Exercises:
• a. According to the Tomlinson v. Commonwealth opinion, what sentence did the defendant receive?
• b. Quote the part of the Tomlinson v. Commonwealth opinion that opens with the words containing "Larry Neal Tomlinson" and closes with "the state penitentiary.".
• c. List each issue presented on appeal in the Tomlinson v. Commonwealth opinion.
____ Passage
Tomlinson v. Commonwealth

380 S.E.2d 26, 8 Va. App. 218, 5 Va. Law Rep. 2596, 1989 Va. App. LEXIS 62
CourtCourt of Appeals of Virginia
DecidedMay 16, 1989
DocketRecord No. 0799-87-2
StatusPublished
Cited by11 cases

This text of 380 S.E.2d 26 (Tomlinson v. Commonwealth) is published on Counsel Stack Legal Research, covering Court of Appeals of Virginia primary law. Counsel Stack provides free access to over 12 million legal documents including statutes, case law, regulations, and constitutions.

Bluebook
Tomlinson v. Commonwealth, 380 S.E.2d 26, 8 Va. App. 218, 5 Va. Law Rep. 2596, 1989 Va. App. LEXIS 62 (Va. Ct. App. 1989).

Opinion

Opinion

DUFF, J.

Larry Neal Tomlinson appeals his jury conviction of shooting into the occupied dwelling of Ronald Burton Ferguson in violation of Code § 18.2-279. He was sentenced to ten years in the state penitentiary.

The issues presented on appeal are: (1) whether the trial court erred in refusing the defendant’s request for a continuance or mistrial when a defense witness appeared at trial under the influence of alcohol; (2) whether the trial court erred when it refused to exclude testimony that the defendant on the same night had shot into the home of Willis Wells, a charge of which he previously had been acquitted; (3) whether the trial court erred in refusing the defendant’s request for a cautionary instruction regarding the testimony of an accomplice; and (4) whether the trial court erred when it refused to strike the Commonwealth’s evidence on the ground that the defendant’s arrest was illegal. We find no error and affirm the conviction.

On August 15, 1986, between 1:45 a.m. and 2 a.m. two shots were fired at the home of Ronald Burton Ferguson. One shot hit the front of the house and the other went through the bedroom window, wounding Ferguson. A short time later, three shots were fired at the home of Captain Willis Wells, a member of the Greensville Sheriffs Department. Two of these shots struck the house and the other hit Wells’ car.
________
____ Data supplied
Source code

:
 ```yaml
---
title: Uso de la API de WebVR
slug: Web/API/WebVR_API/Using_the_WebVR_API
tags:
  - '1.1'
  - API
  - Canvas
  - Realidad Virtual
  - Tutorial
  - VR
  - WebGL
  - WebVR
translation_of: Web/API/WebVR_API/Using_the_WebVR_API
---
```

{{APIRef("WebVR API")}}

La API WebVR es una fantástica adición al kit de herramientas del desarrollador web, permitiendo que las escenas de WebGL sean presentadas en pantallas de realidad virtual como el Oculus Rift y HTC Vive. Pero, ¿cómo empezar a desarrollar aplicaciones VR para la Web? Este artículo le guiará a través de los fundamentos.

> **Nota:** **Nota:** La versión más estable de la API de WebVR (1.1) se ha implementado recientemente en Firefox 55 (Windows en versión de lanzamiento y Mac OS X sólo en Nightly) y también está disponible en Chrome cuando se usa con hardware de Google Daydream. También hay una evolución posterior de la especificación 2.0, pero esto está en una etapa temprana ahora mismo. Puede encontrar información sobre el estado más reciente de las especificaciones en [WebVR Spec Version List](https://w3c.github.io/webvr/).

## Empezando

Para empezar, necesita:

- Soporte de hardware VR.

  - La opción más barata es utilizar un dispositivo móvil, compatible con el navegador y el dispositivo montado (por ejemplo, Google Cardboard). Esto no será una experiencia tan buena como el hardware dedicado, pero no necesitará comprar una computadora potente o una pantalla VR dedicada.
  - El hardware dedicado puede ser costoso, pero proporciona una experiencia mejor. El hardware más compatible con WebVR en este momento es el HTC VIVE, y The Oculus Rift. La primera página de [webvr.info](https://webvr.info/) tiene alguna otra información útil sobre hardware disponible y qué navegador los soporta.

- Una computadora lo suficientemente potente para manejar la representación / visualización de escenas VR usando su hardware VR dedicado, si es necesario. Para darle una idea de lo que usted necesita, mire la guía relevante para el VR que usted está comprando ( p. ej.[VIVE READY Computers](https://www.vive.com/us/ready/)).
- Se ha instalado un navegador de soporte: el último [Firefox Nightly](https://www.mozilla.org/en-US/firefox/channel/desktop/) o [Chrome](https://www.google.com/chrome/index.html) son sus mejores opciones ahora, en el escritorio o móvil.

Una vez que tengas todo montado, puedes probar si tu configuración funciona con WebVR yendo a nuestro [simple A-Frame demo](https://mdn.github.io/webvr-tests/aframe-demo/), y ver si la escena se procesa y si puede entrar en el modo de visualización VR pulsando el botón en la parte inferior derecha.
________
Answers for each item:
• a. Ten years in the state penitentiary.

• b.
Larry Neal Tomlinson appeals his jury conviction of shooting into the occupied dwelling of Ronald Burton Ferguson in violation of Code § 18.2-279. He was sentenced to ten years in the state penitentiary.

• c.
1. Whether the trial court erred in refusing the defendant's request for a continuance or mistrial when a defense witness appeared at trial under the influence of alcohol.
2. Whether the trial court erred when it refused to exclude testimony that the defendant had shot into the home of Willis Wells on the same night, a charge of which he previously had been acquitted.
3. Whether the trial court erred in refusing the defendant's request for a cautionary instruction regarding the testimony of an accomplice.
4. Whether the trial court erred when it refused to strike the Commonwealth's evidence on the ground that the defendant's arrest was illegal.